Le premier problème est qu'on n'a aucune idée du temps écoulé ente l'événement et le récit de l'infirmière. Plus ce temps sera long, moins le récit correspondra à la réalité que l'infirmière a vécu (la mémoire n'est pas fiable et elle s'érode avec le temps). De plus, comme elle résume une situation, les propos qu'elle rapporte ne sont peut être pas exacts ce qui fait que nous n'avons qu'un souvenir peu fiable lorsqu'elle affirme "correctly and in detail". En plus, qu'est-ce qui permet d'affirmer qu'elle n'a pu diriger l'échange de manière à aider le patient à se "souvenir"? Rien. Elle a très bien pu compléter elle-même le récit du patient en donnant, involontairement, des informations pour l'aider à "se souvenir". (La création de faux souvenirs est un sujet d'étude sérieux en psychologie.) Notez que je ne dis pas que l'infirmière ment, loin de là. Je dis juste qu'il faut faire attention lorsqu'on se base sur des témoignages parce que la bonne volonté des témoins n'est pas un gage de véracité des observations.
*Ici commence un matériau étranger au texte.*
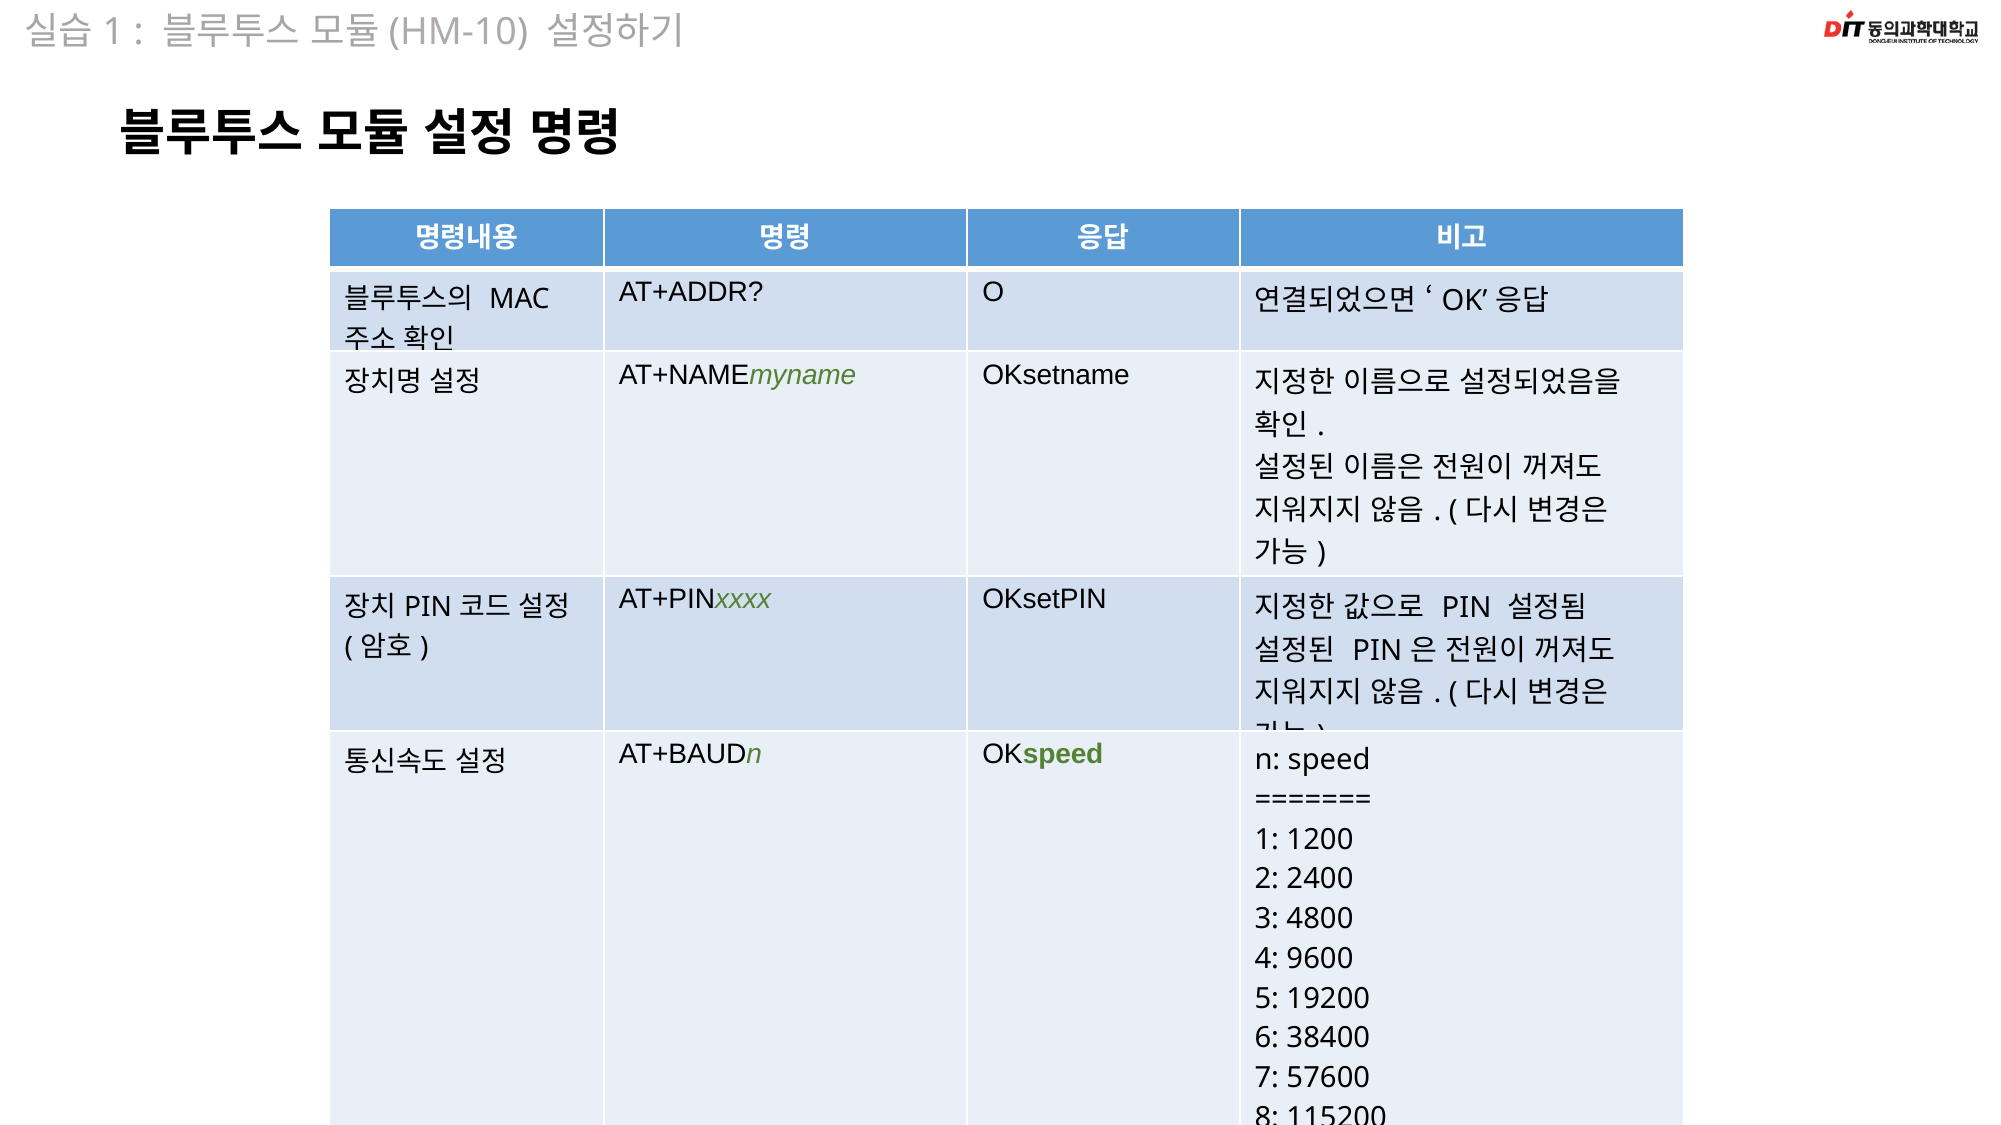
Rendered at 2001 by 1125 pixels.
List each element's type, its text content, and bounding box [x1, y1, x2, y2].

table_cell OKsetname [968, 352, 1239, 575]
table_header 명령 [605, 209, 966, 266]
table_cell AT+PINxxxx [605, 577, 966, 730]
table_cell OKsetPIN [968, 577, 1239, 730]
table_cell OKspeed [968, 732, 1239, 1125]
table_cell 장치명 설정 [330, 352, 603, 575]
table_header 명령내용 [330, 209, 603, 266]
table_cell 지정한 값으로 PIN 설정됨 설정된 PIN은 전원이 꺼져도 지워지지 않음. (다시 변경은 가능) [1241, 577, 1683, 730]
table_header 응답 [968, 209, 1239, 266]
table_cell 연결되었으면 ‘OK’응답 [1241, 272, 1683, 350]
text_box 블루투스 모듈 설정 명령 [104, 84, 1054, 184]
table_cell 지정한 이름으로 설정되었음을 확인. 설정된 이름은 전원이 꺼져도 지워지지 않음. (다시 변경은 가능) [1241, 352, 1683, 575]
table_cell n: speed ======= 1: 1200 2: 2400 3: 4800 4: 9600 5: 19200 6: 38400 7: 57600 8: 115200 설정된 속도는 전원이 꺼져도 지워지지 않음. (다시 변경 가능) [1241, 732, 1683, 1125]
table_header 비고 [1241, 209, 1683, 266]
picture [1824, 10, 1978, 43]
text_box 실습1 : 블루투스 모듈(HM-10) 설정하기 [9, 0, 700, 60]
table_cell AT+ADDR? [605, 272, 966, 350]
table_cell 통신속도 설정 [330, 732, 603, 1125]
table_cell O [968, 272, 1239, 350]
table_cell 장치PIN코드 설정(암호) [330, 577, 603, 730]
table_cell AT+NAMEmyname [605, 352, 966, 575]
table_cell 블루투스의 MAC 주소 확인 [330, 272, 603, 350]
table_cell AT+BAUDn [605, 732, 966, 1125]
Et présenter le cas comme "a veridical out-of-body experience" comme le font van Lommel et al. est, à mon avis, purement et simplement manquer de rigueur car c'est maintenir une ambiguïté (le cas est sans doute véridique, mais la décorporation ne l'est pas forcément). C'est présenter une anecdote pour ce qu'elle n'est pas: un fait bien vérifié.
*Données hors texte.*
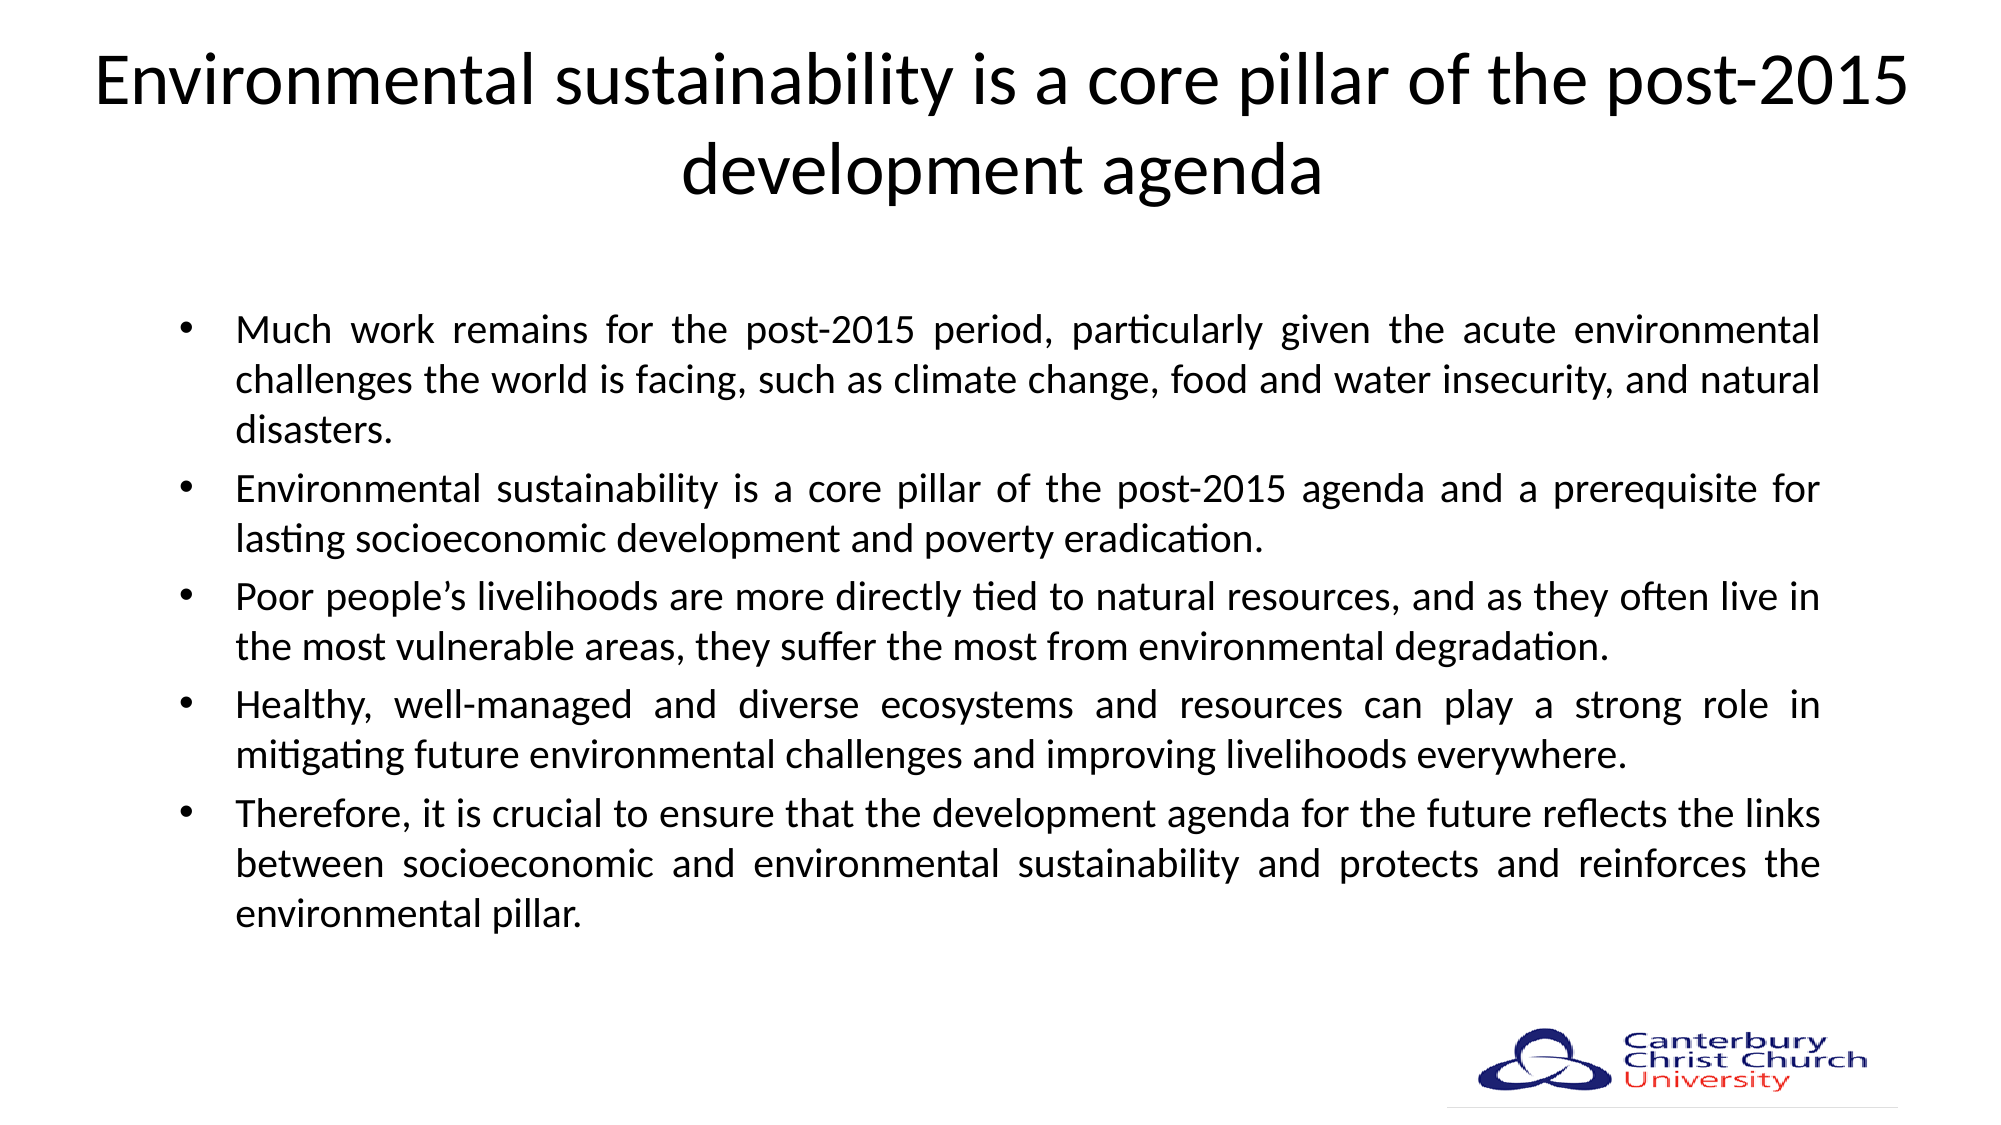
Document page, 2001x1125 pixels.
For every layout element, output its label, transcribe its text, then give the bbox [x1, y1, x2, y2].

picture [1447, 1012, 1900, 1108]
title Environmental sustainability is a core pillar of the post-2015 development agenda [67, 25, 1940, 214]
list Much work remains for the post-2015 period, particularly given the acute environmental challenges the world is facing, such as climate change, food and water insecurity, and natural disasters. Environmental sustainability is a core pillar of the post-2015 agenda and a prerequisite for lasting socioeconomic development and poverty eradication. Poor people’s livelihoods are more directly tied to natural resources, and as they often live in the most vulnerable areas, they suffer the most from environmental degradation. Healthy, well-managed and diverse ecosystems and resources can play a strong role in mitigating future environmental challenges and improving livelihoods everywhere. Therefore, it is crucial to ensure that the development agenda for the future reflects the links between socioeconomic and environmental sustainability and protects and reinforces the environmental pillar. [164, 294, 1837, 1074]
La littérature sur les EMI/NDE est effectivement remplie de tels récits qui, si on les prend au premier degré, donnent une impression de réalité au décorporation. Sauf que ces récits restent anecdotiques et que l'accumulation d'anecdotes ne fera jamais une preuve scientifique décisive. Cela parce que la latitude d'interprétation est tellement grande qu'on ne sait même pas vraiment si les anecdotes se supportent réellement les unes les autres, si elles forment une catégorie homogène. D'ailleurs, à mon avis, vous le montrez indirectement an ayant votre interprétation personnelle des décorporations: vous ne croyez pas qu'un "esprit" (quoi que ce soit) quitte le corps pour observer (on ne sait comment) la situation d'un point de vue "3e personne", votre interprétation est plutôt que des informations arrivent (on ne sait d'où ni comment) au cerveau. Sauf que votre interprétation n'est pas soutenue directement par le récit de l'infirmière qui présente plutôt les choses comme une "véritable" décorporation, i.e., avec esprit-quittant-le-corps-pour-observer ("the man had seen himself lying in bed, that he had perceived from above how nurses and doctors").
Jean-François
* En "plus d'une semaine" ("[o]nly after more than a week do I meet again with the patient"), il a eu le temps de voir d'autres personnes.